→ Your objective: Reproduce each of the lines below verbatim, leaving the pictures out of your answer.

→ Given information:
####################
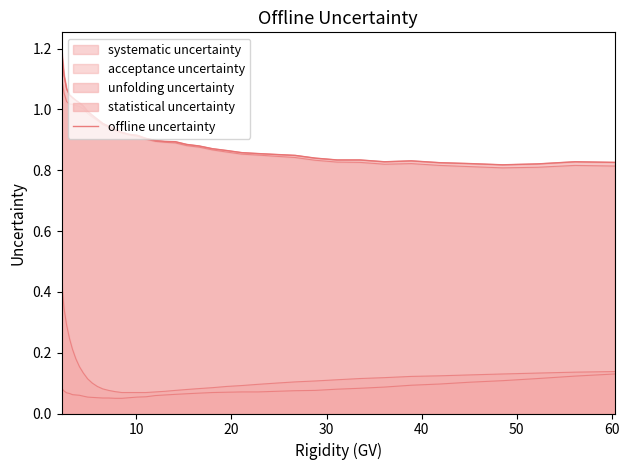

Reading left to right, extract all data points from this chart.

1.2	1.1	1.1	1.0	1.0	1.0	1.0	1.0	1.0	1.0	1.0	1.0	0.9	0.9	0.9	0.9	0.9	0.9	0.9	0.9	0.9	0.9	0.9	0.9	0.9	0.9	0.9	0.9	0.8	0.8	0.8	0.8	0.8	0.8	0.8	0.8	0.8	0.8	0.8	0.8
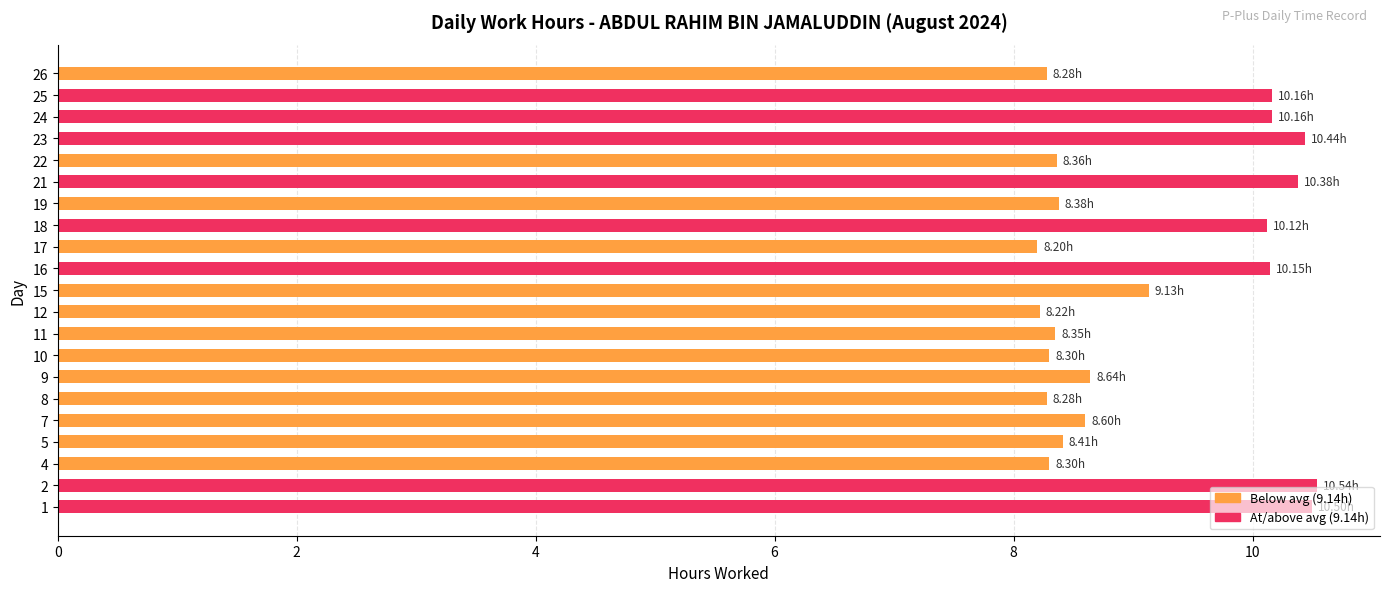

What is the difference between the values at 9 and 11?

0.3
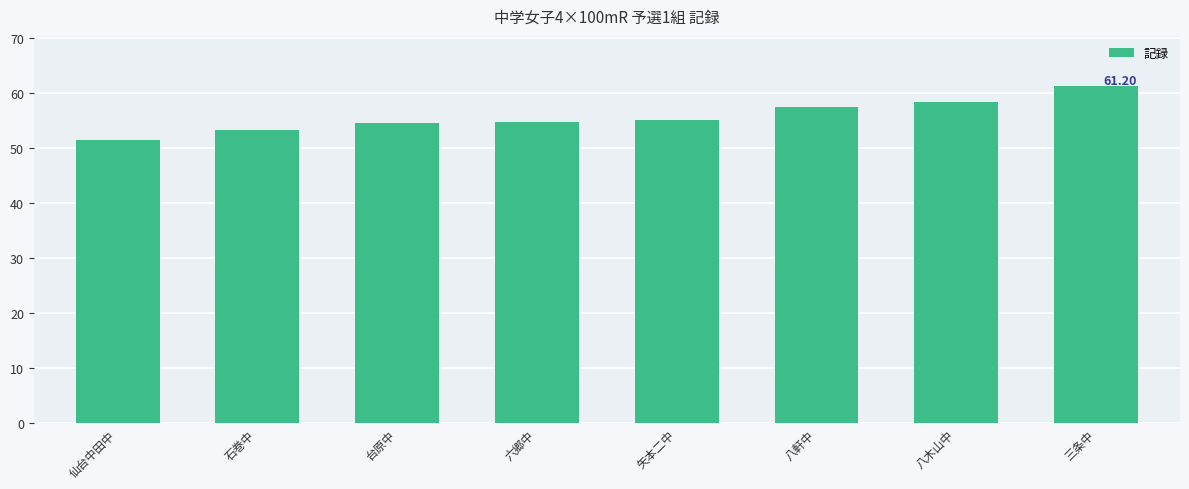

What is the sum of the values at 六郷中 and 矢本二中?

109.8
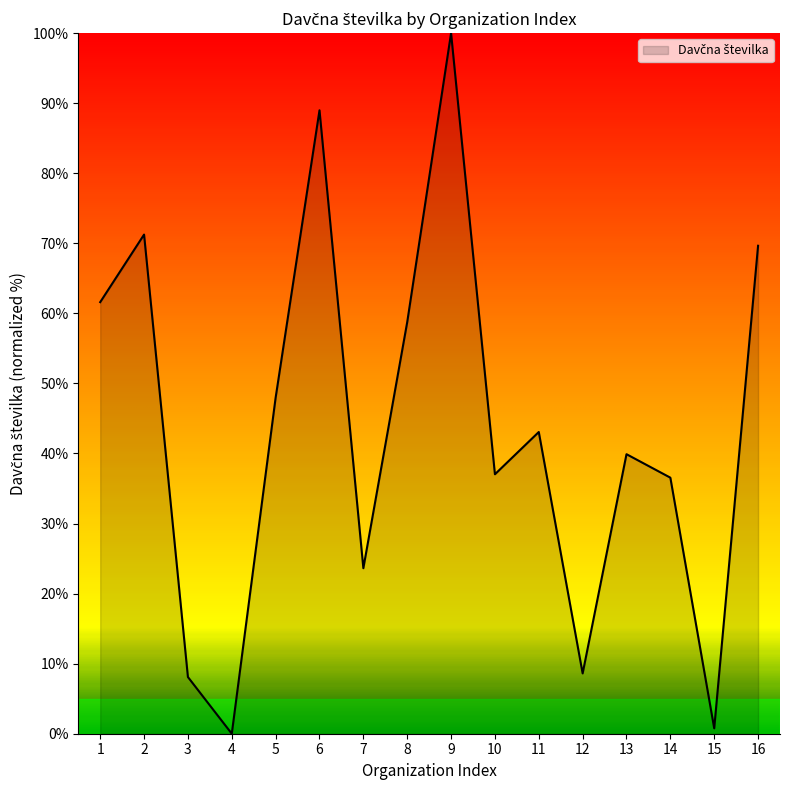

Read the value at 16.

69.7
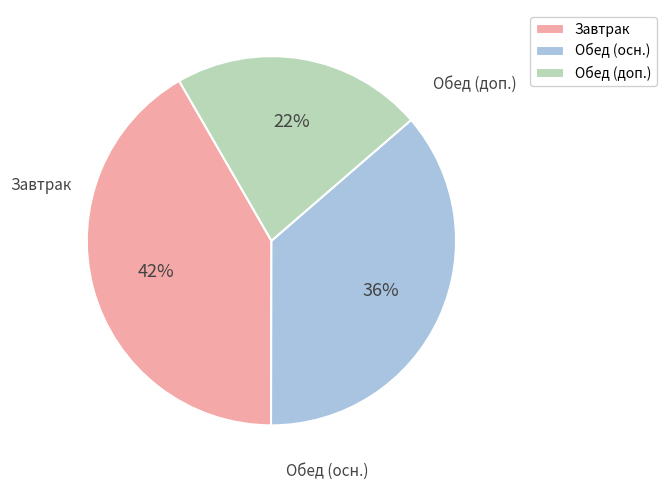

The Обед (доп.) slice represents 22% of the pie. True or false?

True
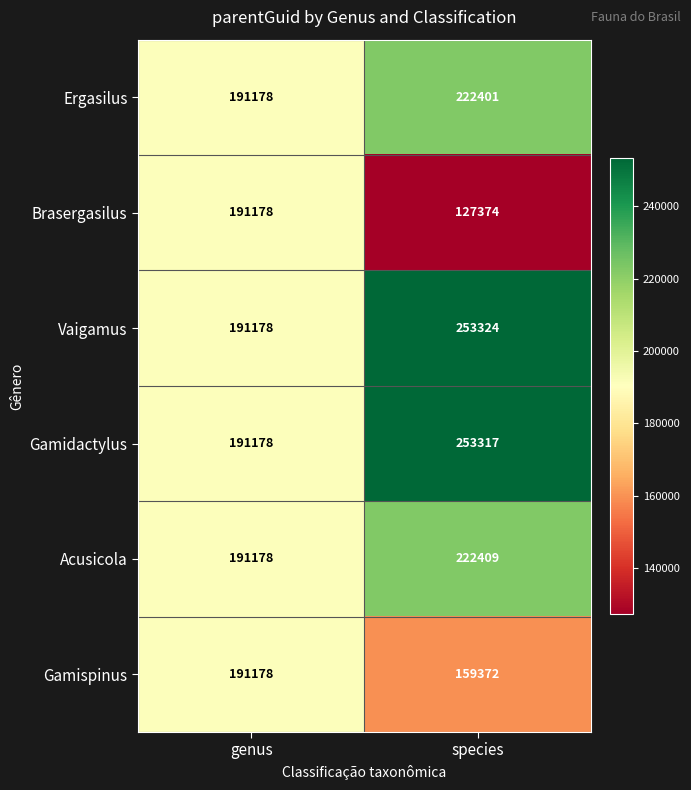

Which series has the largest range (max minus min)?

Brasergasilus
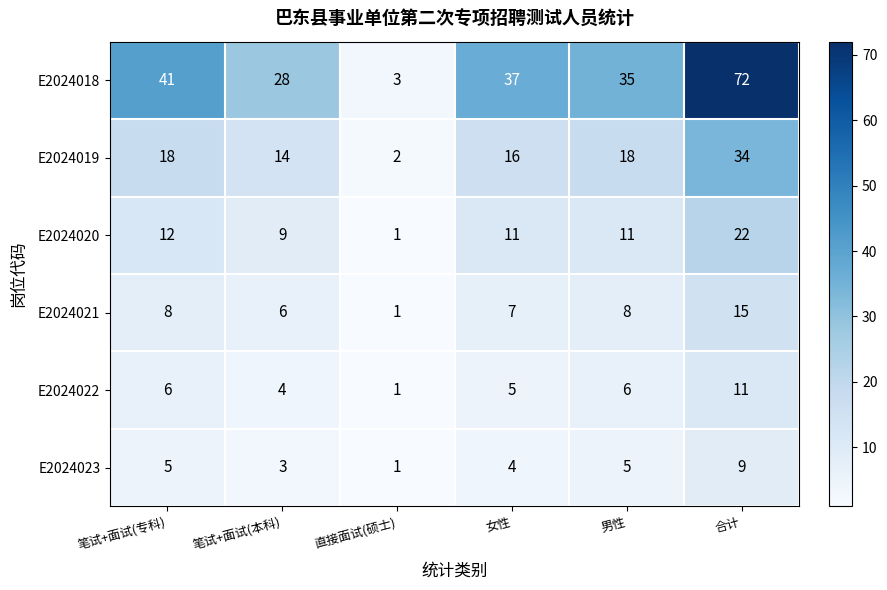

What is the maximum value shown in the chart?

72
####################
→ Final answer:
Reading left to right, extract all data points from this chart.

1.2	1.1	1.1	1.0	1.0	1.0	1.0	1.0	1.0	1.0	1.0	1.0	0.9	0.9	0.9	0.9	0.9	0.9	0.9	0.9	0.9	0.9	0.9	0.9	0.9	0.9	0.9	0.9	0.8	0.8	0.8	0.8	0.8	0.8	0.8	0.8	0.8	0.8	0.8	0.8

What is the difference between the values at 9 and 11?

0.3

What is the sum of the values at 六郷中 and 矢本二中?

109.8

Read the value at 16.

69.7

The Обед (доп.) slice represents 22% of the pie. True or false?

True

Which series has the largest range (max minus min)?

Brasergasilus

What is the maximum value shown in the chart?

72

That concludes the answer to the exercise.